• by Albert Cortez, Ph.D. • IDRA Newsletter • August 2011 •

Dr. Albert CortezThis just-ended Texas legislative session may be best remembered as one of the most polarized and unyielding in decades. Policymakers faced a revenue shortfall of $27 billion needed just to maintain state services at the prior biennium levels. It was caused, not by the economic downturn, but by legislative actions five years prior that cut local property tax revenues without replacing them from other sources, including the business tax that was supposed to offset the cuts. In response this year, state leaders took a meat axe approach that will no doubt haunt generations of Texans for decades to come.

Education Funding Slashed

Among those hardest hit were Texas public schools with $4 billion in critical state funding slashed over the next biennium, with the prospects of further cuts looming if the state economy does not significantly improve by 2013. In addition, the manner in which education funding was cut was neither strategic nor equitable. Political egos became the driving force for the funding reduction mechanisms that were eventually adopted.

# Tasks to carry out
1. Reproduce the passage of the Texas school funding article above, starting with "Among those hardest" and going on through "were eventually adopted.".
2. Please carry on the Texas school funding article above from the point where it stops.

# Data excerpt
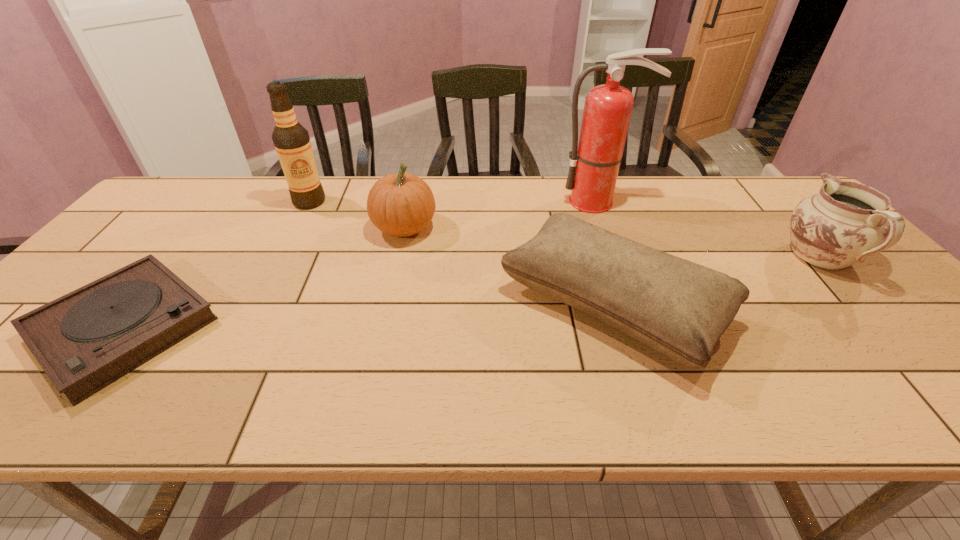
Find the location of a particular element. The height and width of the screenshot is (540, 960). vacant area that satisfies the following two spatial constraints: 1. with the handle and hose on the fire extinguisher; 2. on the stem of the fourth object from right to left is located at coordinates (607, 228).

# Expected outputs
1.
Among those hardest hit were Texas public schools with $4 billion in critical state funding slashed over the next biennium, with the prospects of further cuts looming if the state economy does not significantly improve by 2013. In addition, the manner in which education funding was cut was neither strategic nor equitable. Political egos became the driving force for the funding reduction mechanisms that were eventually adopted.

2.
Early conversations of how best to approach funding cuts began with reasoned analyses that focused on reducing state aid that is non-equitably distributed through either target revenue or related hold-harmless funding mechanisms. But when computer runs showed the effect such cuts would have on high wealth schools, the focus quickly changed.

What emerged as an alternative approach were cuts that would, in theory, spread the pain more equally among school districts regardless of their property wealth or the disparities that would be perpetuated by the proposed funding cut approaches.

In the end, the funding plan adopted included both variants. One reflected the House leaders’ preference for a 6 percent across-the-board cut to all school districts. This clearly was the most inequitable of options since the differences in revenue between high and low wealth school districts were ignored.

In the second year of the biennium, the state will cut school districts across the board by 2 percent (accounting for about $500 million in that second year) with added reductions in districts’ target revenue allocations (which will generate the additional $1.5 billion in revenue cuts projected for the upcoming biennium).

These were the first cuts to public education in over four decades. In addition, the state reduced funding to schools by another $1.2 billion by eliminating a number of specialized programs distributed as direct grants by the Texas Education Agency. Taken together, the $4 billion in formulae funding plus the $1.2 in supplemental program funding, Texas education has $5.2 billion less than what would have been provided under previous law.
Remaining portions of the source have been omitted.